“É uma característica marcante, no que se refere à Aids, a pauperização, a feminização e a interiorização da epidemia. Em uma abordagem global, isso se evidencia nos altos índices de prevalência da miserável África subsaariana, que concentra hoje 24,7 milhões de portadores do vírus, perfazendo 63% do total mundial.
Já quanto à feminização da doença, ela é também bem mais insidiosa nas regiões mais pobres do planeta e do país. Se nos estratos sociais de padrão econômico mais elevado – onde, supõem-se, o nível de informação sobre os direitos femininos e a respeito de noções básicas de saúde sexual é proporcionalmente mais alto - os índices de contaminação continuam aumentando de ano para ano, é fácil imaginar o que vem acontecendo entre as mulheres de camadas sociais mais baixas, onde a pressão econômica é acrescida, em muitos casos, de devastador preconceito cultural.

* [DADOS EXTRAÍDOS]:

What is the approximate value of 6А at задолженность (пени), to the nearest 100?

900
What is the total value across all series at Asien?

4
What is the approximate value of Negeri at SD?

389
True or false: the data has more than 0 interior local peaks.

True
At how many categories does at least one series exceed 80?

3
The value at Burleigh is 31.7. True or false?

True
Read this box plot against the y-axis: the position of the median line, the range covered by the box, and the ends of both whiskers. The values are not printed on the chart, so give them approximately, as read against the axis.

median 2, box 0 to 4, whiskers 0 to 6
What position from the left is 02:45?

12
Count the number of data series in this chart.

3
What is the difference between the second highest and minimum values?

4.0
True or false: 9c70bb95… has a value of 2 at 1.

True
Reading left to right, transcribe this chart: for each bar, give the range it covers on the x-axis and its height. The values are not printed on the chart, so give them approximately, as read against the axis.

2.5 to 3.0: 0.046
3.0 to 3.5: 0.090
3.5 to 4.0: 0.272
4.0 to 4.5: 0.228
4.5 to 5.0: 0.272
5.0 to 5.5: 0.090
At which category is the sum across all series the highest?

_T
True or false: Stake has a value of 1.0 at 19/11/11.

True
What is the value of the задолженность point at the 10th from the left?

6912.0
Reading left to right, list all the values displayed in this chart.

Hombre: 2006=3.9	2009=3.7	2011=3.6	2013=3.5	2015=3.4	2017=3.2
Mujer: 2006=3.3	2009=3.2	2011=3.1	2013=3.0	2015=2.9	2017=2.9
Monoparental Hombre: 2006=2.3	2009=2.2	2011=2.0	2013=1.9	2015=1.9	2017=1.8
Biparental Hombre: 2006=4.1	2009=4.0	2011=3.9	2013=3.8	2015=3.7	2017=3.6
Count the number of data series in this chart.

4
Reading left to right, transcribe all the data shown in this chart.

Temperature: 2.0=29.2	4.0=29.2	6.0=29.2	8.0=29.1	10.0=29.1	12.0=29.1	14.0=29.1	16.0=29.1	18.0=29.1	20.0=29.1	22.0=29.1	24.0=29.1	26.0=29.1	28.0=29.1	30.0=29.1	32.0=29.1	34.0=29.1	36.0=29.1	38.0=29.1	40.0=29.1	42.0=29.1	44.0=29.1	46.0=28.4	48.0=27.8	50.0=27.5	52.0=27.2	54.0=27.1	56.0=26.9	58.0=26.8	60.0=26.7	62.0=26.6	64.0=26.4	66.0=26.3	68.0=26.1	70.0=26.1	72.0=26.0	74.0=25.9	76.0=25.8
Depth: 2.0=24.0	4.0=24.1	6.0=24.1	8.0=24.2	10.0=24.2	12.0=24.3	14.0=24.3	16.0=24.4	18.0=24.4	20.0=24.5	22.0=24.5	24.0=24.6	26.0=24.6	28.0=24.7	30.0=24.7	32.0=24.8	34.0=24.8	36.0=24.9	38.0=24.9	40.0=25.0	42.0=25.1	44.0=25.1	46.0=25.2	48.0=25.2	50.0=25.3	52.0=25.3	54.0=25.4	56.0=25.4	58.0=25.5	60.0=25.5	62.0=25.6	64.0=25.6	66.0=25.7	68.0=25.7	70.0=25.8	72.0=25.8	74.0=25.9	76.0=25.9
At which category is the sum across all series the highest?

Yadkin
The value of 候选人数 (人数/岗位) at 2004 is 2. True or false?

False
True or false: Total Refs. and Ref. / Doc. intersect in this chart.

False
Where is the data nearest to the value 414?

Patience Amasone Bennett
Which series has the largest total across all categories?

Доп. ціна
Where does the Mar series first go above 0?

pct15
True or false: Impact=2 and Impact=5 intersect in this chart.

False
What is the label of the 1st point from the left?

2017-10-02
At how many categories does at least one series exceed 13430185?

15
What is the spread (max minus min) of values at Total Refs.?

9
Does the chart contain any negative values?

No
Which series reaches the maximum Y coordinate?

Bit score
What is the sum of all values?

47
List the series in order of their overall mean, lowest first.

* [EXPERIMENTE]:
Repita fielmente o trecho do texto sobre a Aids que vai de "Já quanto à" a "devastador preconceito cultural.". Os dados acima não têm nenhum papel aqui.

* [SUA RESPOSTA]:
Já quanto à feminização da doença, ela é também bem mais insidiosa nas regiões mais pobres do planeta e do país. Se nos estratos sociais de padrão econômico mais elevado – onde, supõem-se, o nível de informação sobre os direitos femininos e a respeito de noções básicas de saúde sexual é proporcionalmente mais alto - os índices de contaminação continuam aumentando de ano para ano, é fácil imaginar o que vem acontecendo entre as mulheres de camadas sociais mais baixas, onde a pressão econômica é acrescida, em muitos casos, de devastador preconceito cultural.